Maybe the project should include moment.js or another date parsing library for the pubdate parsing. There's a lot of feeds where the various date entries (dc:date, pubdate, etc.) just aren't detected correctly and thus return a null. I ran into this example last night:
The date is formatted like:
As a workaround now, when I see a null, I dive into the meta object and see if moment.js can parse the date and it seems to be working well enough, but it should probably be in your library directly.

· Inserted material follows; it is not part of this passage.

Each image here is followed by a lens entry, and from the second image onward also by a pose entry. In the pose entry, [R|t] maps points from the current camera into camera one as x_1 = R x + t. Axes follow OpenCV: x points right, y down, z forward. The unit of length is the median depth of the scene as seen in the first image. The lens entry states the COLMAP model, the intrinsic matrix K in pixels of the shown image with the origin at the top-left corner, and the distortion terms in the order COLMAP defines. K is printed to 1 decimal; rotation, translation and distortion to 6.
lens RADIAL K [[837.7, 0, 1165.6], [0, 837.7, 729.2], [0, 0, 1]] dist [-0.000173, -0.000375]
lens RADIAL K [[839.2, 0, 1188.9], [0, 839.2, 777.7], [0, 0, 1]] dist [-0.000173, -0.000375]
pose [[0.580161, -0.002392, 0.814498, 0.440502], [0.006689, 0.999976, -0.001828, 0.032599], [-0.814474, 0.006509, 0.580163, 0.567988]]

Thanks, Russ. I'm on the fence about this. I have this personal reaction, "If the publisher can't be bothered to publish valid data, then wtf do I care?!" But, feedparser is a library, not my application, so I can see where being more liberal in what we receive is the way to go here. If I can simply plug in moment.js and have "slightly invalid" dates work (such as in your example feed), then I'm cool with that. SimplePie's script is ridiculous, though.
At the least, in these edge cases, it seems best to not throw away original data in case somebody wants it.
Just to get some real numbers, I went through the 14,178 feeds I have right now and only 149 of them returned null in the pubdate. Rechecking those feeds gave me only a handful that were badly formatted, the rest are just non-existant.
So sorry - it doesn't seem to be as big of a deal as I initially thought. I ran into the spinner.ca thing early and assumed it would be more common, but it doesn't look that way. I don't think it's a an issue any more.
@russellbeattie Russ, thanks for following up. I still wouldn't object if moment could make the date parsing more reliable.
@rdbcci The original data is always in the un-normalized property. For example, with an Atom 1.0 feed, each post's "pubdate" property would have the normalized Date object (unless it cannot be parsed), and the "atom:published" property would retain whatever string was in the feed.